The decision to buy planes that were already built rather than custom-made aircraft stemmed from President Donald Trump’s push to cut costs.

Trump publicly criticized the Boeing-led program’s cost in December.

Earlier this year, Trump said he would be able to cut a billion dollars from the $4.2 billion Presidential Airlift Recapitalization program, though the White House later said those savings would only amount to “millions.”

Now the exclusion of a key feature to keep expenses down may attract objections from Congress.

“Strangely to me, the Air Force has just announced that the next version of Air Force One will not have in-flight refueling capability. What do you make of that?” Arkansas Republican Sen. Tom Cotton asked Marine Corps Gen. Joseph Dunford on Tuesday, during a hearing to confirm Dunford’s reappointment to chairman of the Joint Chiefs of Staff.

The problem here is generated by Trump’s flat idiocy. The President doesn’t understand why things like sophisticated airplanes cost a lot of money, and he declared that the new Air Force One was too expensive.
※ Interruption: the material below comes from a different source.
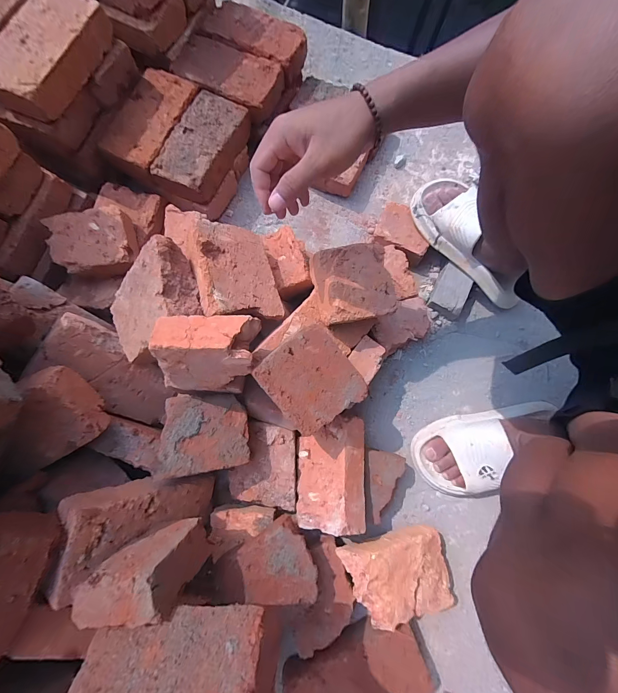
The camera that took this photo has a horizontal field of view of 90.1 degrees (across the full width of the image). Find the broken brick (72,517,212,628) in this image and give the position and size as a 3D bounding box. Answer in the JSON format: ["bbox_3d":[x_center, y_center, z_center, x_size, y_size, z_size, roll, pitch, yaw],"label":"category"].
[{"bbox_3d":[-0.184,0.254,0.353,0.107,0.110,0.055,-11,91,15],"label":"broken brick"}]

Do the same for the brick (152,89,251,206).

Of course, sophisticated airplanes DO cost a lot of money, and the USAF is trying to resolve the problem by refraining from equipping the Presidential aircraft with refueling capabilities. In-flight refueling is, literally, one of the most important things that a Presidential aircraft can have, apart from, say, engines and wings. Consequently, even if the USAF buys the two aircraft in their current condition, it will need to retrofit them, at tremendous expense, at some future point with inflight-refueling capability. This expense will, unsurprisingly, run considerably greater than just building it into the damn planes in the first place.

There is no limit to the amount of taxpayer money you can waste in service of preventing the waste of taxpayer money.